The alarming rate at which health care costs are rising
is a worldwide problem. However, costs are spread extremely
unevenly across the population, reveals a new study based on US
data, which points to chronic diseases related to the dramatic rise
in obesity levels as major driver of rising health care
costs.
When statistics about the cost of health care are
discussed, the focus is almost invariably on areas such as the
overall spending trend, costs per capita and spending in the
various segments of the health industry. But data covering which
consumers actually represent the biggest cost to health insurers
and state health schemes is seldom seen.
This shortcoming has been remedied
by a study published by the US National Institute for Health Care
Management (NIHCM). While the findings of the study are limited to
the US, in broad terms they are, in all probability, applicable in
varying degrees in many other developed economies.

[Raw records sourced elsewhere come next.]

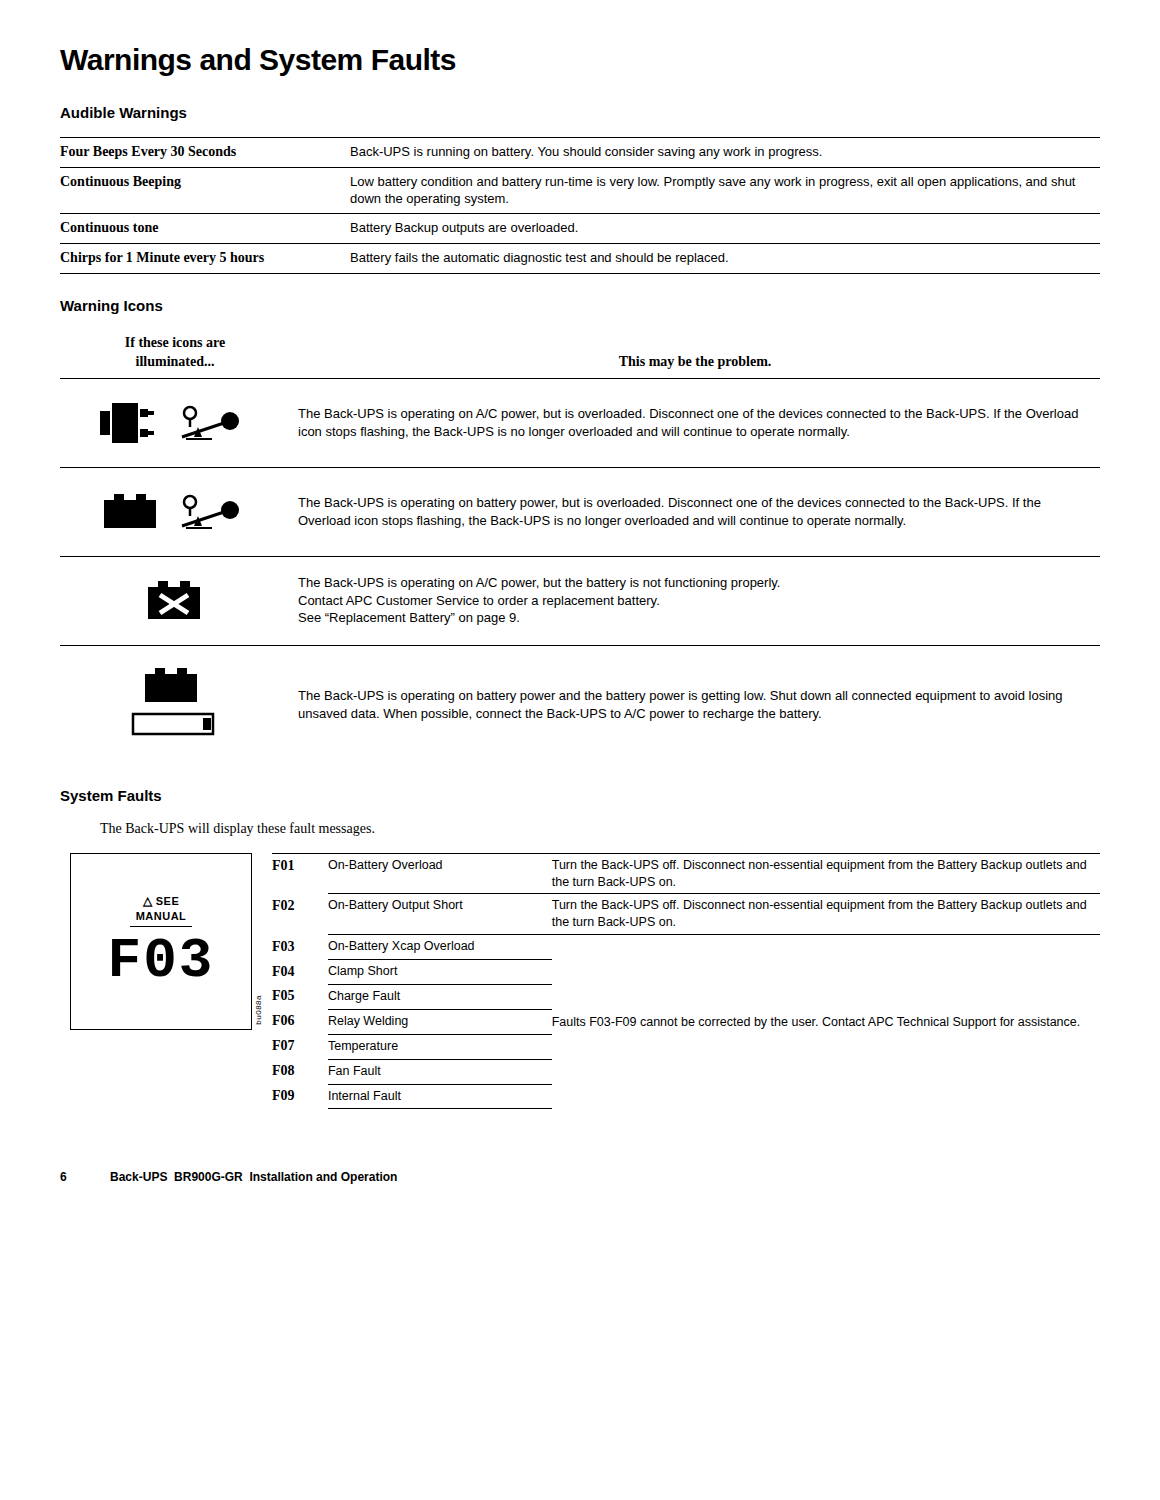Warnings and System Faults
Audible Warnings
| Four Beeps Every 30 Seconds | Back-UPS is running on battery. You should consider saving any work in progress. |
| Continuous Beeping | Low battery condition and battery run-time is very low. Promptly save any work in progress, exit all open applications, and shut down the operating system. |
| Continuous tone | Battery Backup outputs are overloaded. |
| Chirps for 1 Minute every 5 hours | Battery fails the automatic diagnostic test and should be replaced. |
Warning Icons
| If these icons are illuminated... | This may be the problem. |
| --- | --- |
| | The Back-UPS is operating on A/C power, but is overloaded. Disconnect one of the devices connected to the Back-UPS. If the Overload icon stops flashing, the Back-UPS is no longer overloaded and will continue to operate normally. |
| | The Back-UPS is operating on battery power, but is overloaded. Disconnect one of the devices connected to the Back-UPS. If the Overload icon stops flashing, the Back-UPS is no longer overloaded and will continue to operate normally. |
| | The Back-UPS is operating on A/C power, but the battery is not functioning properly. Contact APC Customer Service to order a replacement battery. See “Replacement Battery” on page 9. |
| | The Back-UPS is operating on battery power and the battery power is getting low. Shut down all connected equipment to avoid losing unsaved data. When possible, connect the Back-UPS to A/C power to recharge the battery. |
System Faults
The Back-UPS will display these fault messages.
△ SEE
MANUAL
F03
bu088a
| F01 | On-Battery Overload | Turn the Back-UPS off. Disconnect non-essential equipment from the Battery Backup outlets and the turn Back-UPS on. |
| F02 | On-Battery Output Short | Turn the Back-UPS off. Disconnect non-essential equipment from the Battery Backup outlets and the turn Back-UPS on. |
| F03 | On-Battery Xcap Overload | Faults F03-F09 cannot be corrected by the user. Contact APC Technical Support for assistance. |
| F04 | Clamp Short |
| F05 | Charge Fault |
| F06 | Relay Welding |
| F07 | Temperature |
| F08 | Fan Fault |
| F09 | Internal Fault |
6 Back-UPS BR900G-GR Installation and Operation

It comes as no surprise that the
NIHCM’s findings reveal that allocation of the US annual health
care bill of over $2.5trn is not evenly spread across the
population. However, what is of surprise is the huge variation in
health care costs incurred across the population.
For its study, the NIHCM used data
from the 2008 US Department of Health and Human Service’s Medical
Expenditure Panel Survey (MEPS) of the civilian
non-institutionalised population (CNIP). The CNIP consists of
persons 16 years and older who are not inmates of institutions (for
example, prisons and homes for the aged) and who are not on active
duty in the armed forces.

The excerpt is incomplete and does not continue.